Eventually the teams came onto the court, dressed in all their
warm-up gear. They
looked like a bunch of supertall, skinnyass high school kids
who should have been at
chilling at the mall out in Don Mills somewhere. They loped
and bopped to the music
and shot baskets with a kind of half assed intensity. It was
interesting but very quiet,
almost subdued. I guess that they all had on their ‘game’ attitudes
goin’ on. The Bulls
were slightly taller and for the most part slightly skinnier
than the Raps and it wasn’t
until they got their uniforms off that you could start to see
that they were actually adult males.
The game was a pretty good one by Raptor’s standards, a crappy
one by NBA standards. But I have to admit that I missed the
ongoing commentary that accompanies the game on TV. During the
timeouts and halftime there was all kinds of stuff going on
in the way of PR events for institutions like Bell Canada and
the Bank of Montreal or Beemo, as they like to be known (a-holes).

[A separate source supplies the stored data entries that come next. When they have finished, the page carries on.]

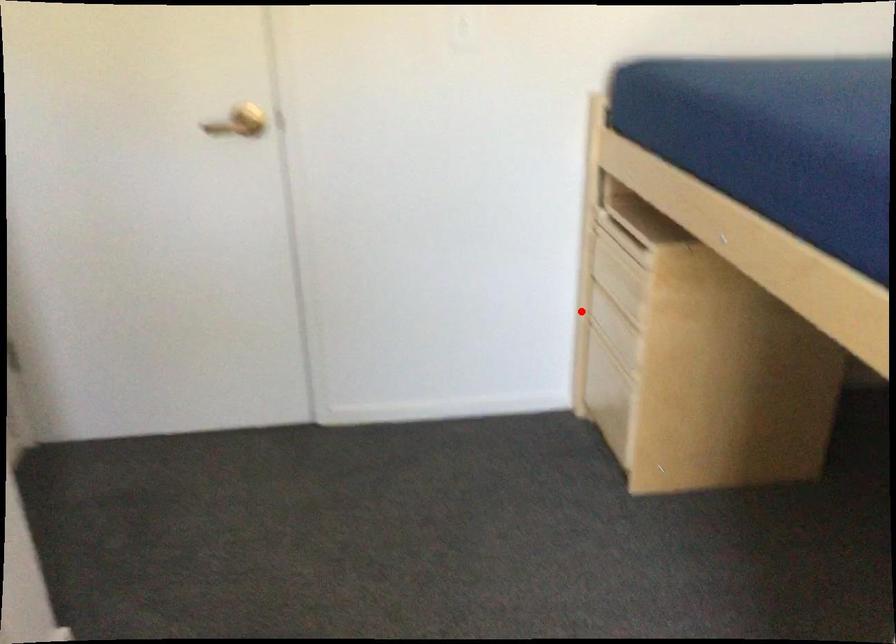
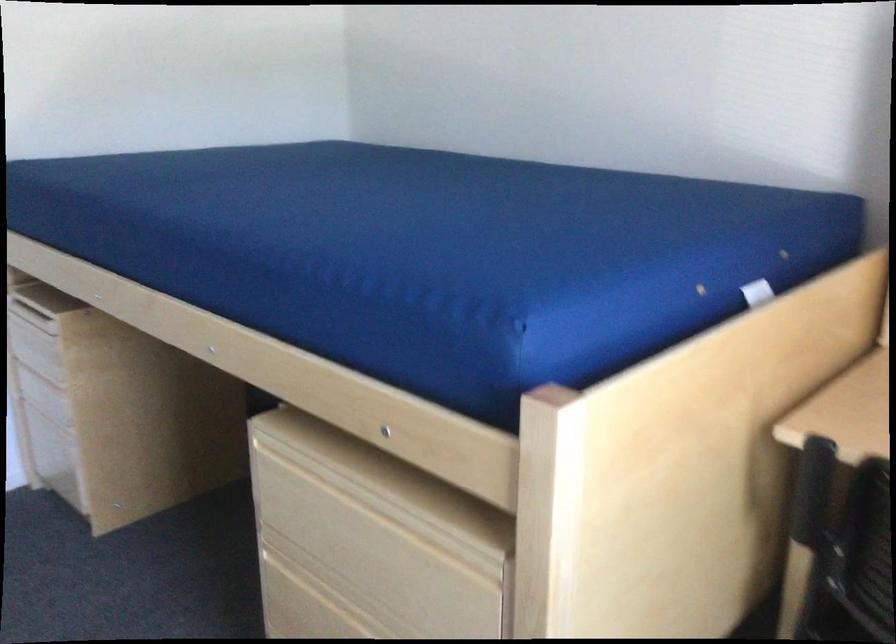
Locate, in the second image, the point that corresponds to the highlighted location in the first image.

(19, 395)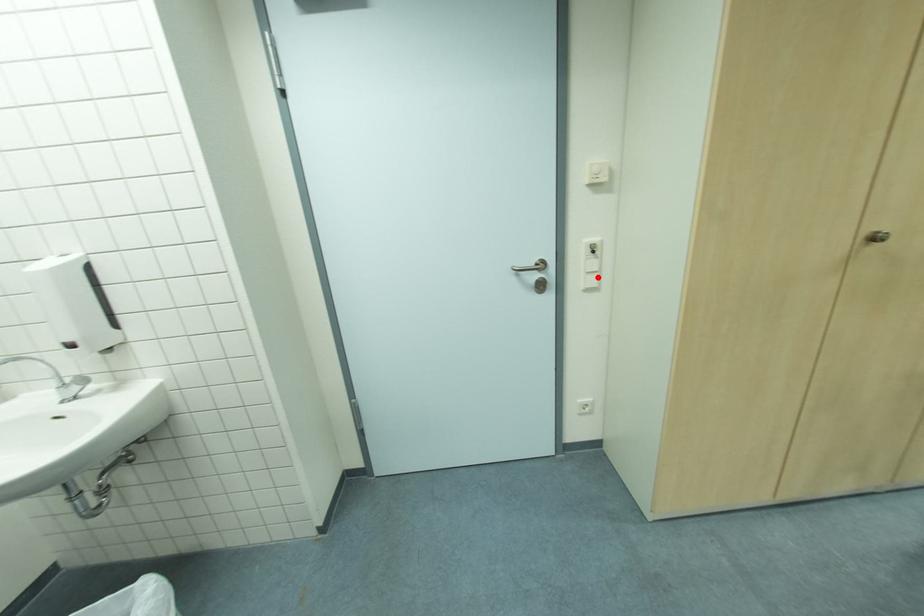
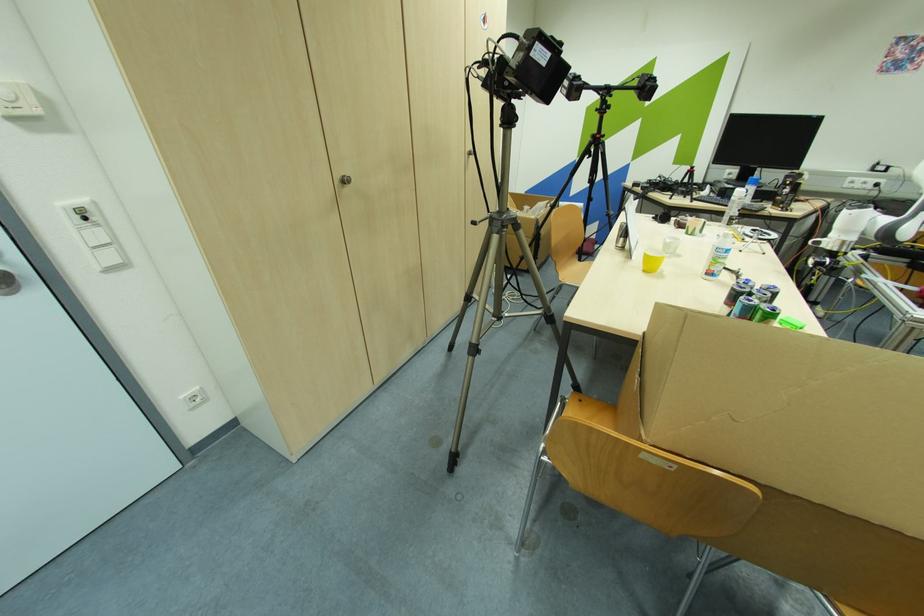
Where in the second image is the point corresponding to the highlighted location from the first image?

(116, 251)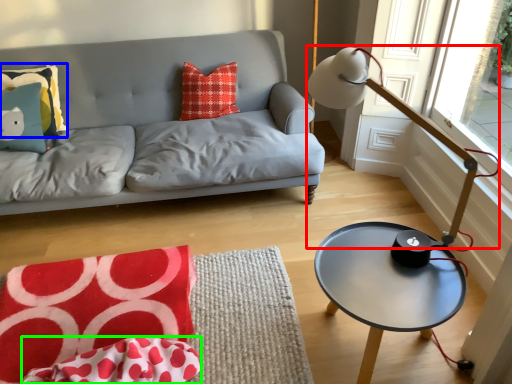
Question: Estimate the real-world distances between objects in this image. Which object is farther from table lamp (highlighted by a red box), pillow (highlighted by a blue box) or material (highlighted by a green box)?

Choices:
 (A) pillow
 (B) material

Answer: (A)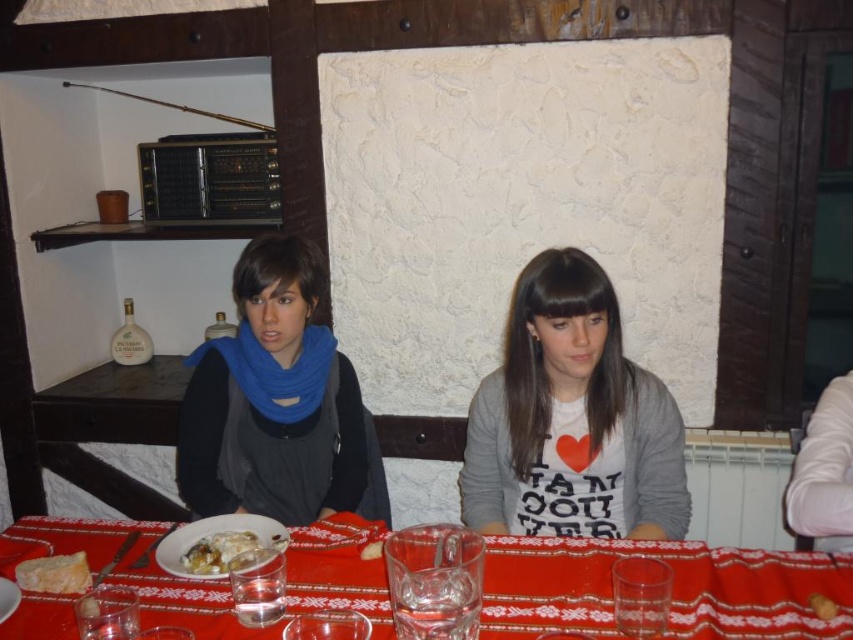
You are a photographer aiming to capture a closeup of the blue scarf at center and white glossy plate at center. Which object should you focus on first if you want to ensure both are in frame without moving the camera?

The blue scarf at center is wider than the white glossy plate at center. To include both in the frame without moving the camera, focus on the blue scarf at center first since it occupies more space, ensuring the plate will also fit within the composition.

You are taking a photo of the table with the two points marked. Which point, point (190,564) or point (245,538), will appear larger in your photo?

Point (190,564) is closer to the camera than point (245,538), so it will appear larger in the photo.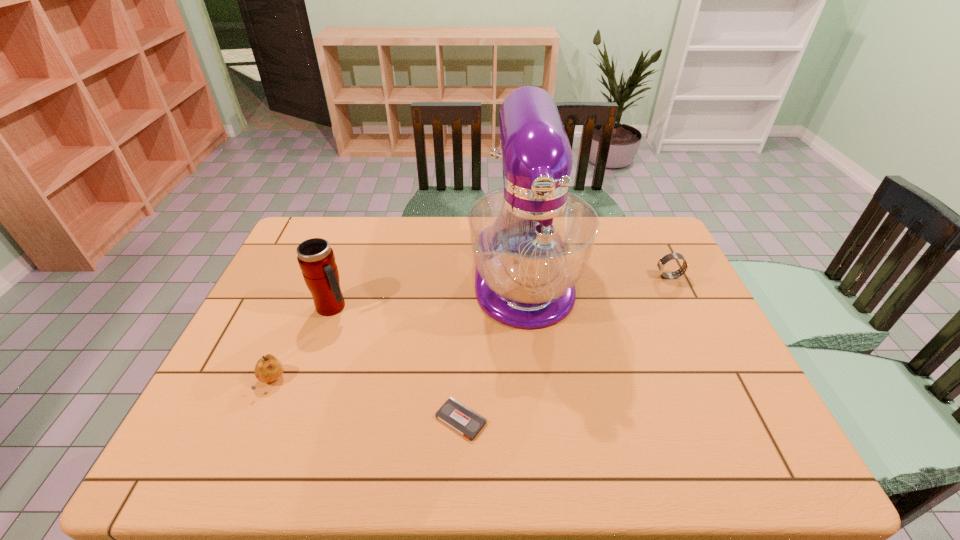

Some guy won a satellite dish and a cell phone. Somebody
else won $2500 (.000000000001% of the bank’s profits last year).
At
halftime, a bunch of extremely athletic kids called the Lincoln
Leapers came out and skipped rope with all the skill and dexterity
of a bunch of pre-teen black girls from The Bronx projects.
(That’s a compliment). I got up and walked around a bit, as
my knees were getting a little sore from the cramped quarters.
As I walked through the surrealistic orgy of consumption, I
kept asking myself who the hell all these people were and how
come they all looked so at home in this land of $5 hot dogs?
The
second half of the game was a little better than the first half.
The crowd got a little
more into it, mostly, I would contend, out of boredom. Because,
as exciting as it all is, it does get old pretty fast.
When
it was clear, at the end of the fourth quarter, that the Raps
weren’t going to win,
things really started to slow down. There was no entertainment
during the interminable
sequence of time outs and Vince Carter, the Raptors star, began
hobbling even worse
than he did in the first half, after he was laid out by one
of the taller, skinnier Bulls.
I lost Andrew, Kuljit and Waldin in the crowd after the game
and as I rode home, I had to ask myself: if Andrew hadn’t gotten
the tickets for free would I have paid $140 to see what I just
saw. The answer was: give the wife a hundred and thirty, buy
$10 worth of goodies and watch the game from Spud Central.
The
sad footnote to this experience is that this loss pretty much
eliminated the Raptors from any hope of getting into the playoffs
this year. I think it’s time to clean house in Raptorland, from
attic to the basement. This isn’t working. The basketball I
saw last night was mediocre at best. Yet, this is the major
sport centre in Canada. Don’t we deserve better or at least
something comparable to say Indianapolis, which is about the
size of Scarborough? Jeez Louise.
Well
that’s all the literary abuse I’m prepared to heap on you for
now. Get out there and start working on your tans.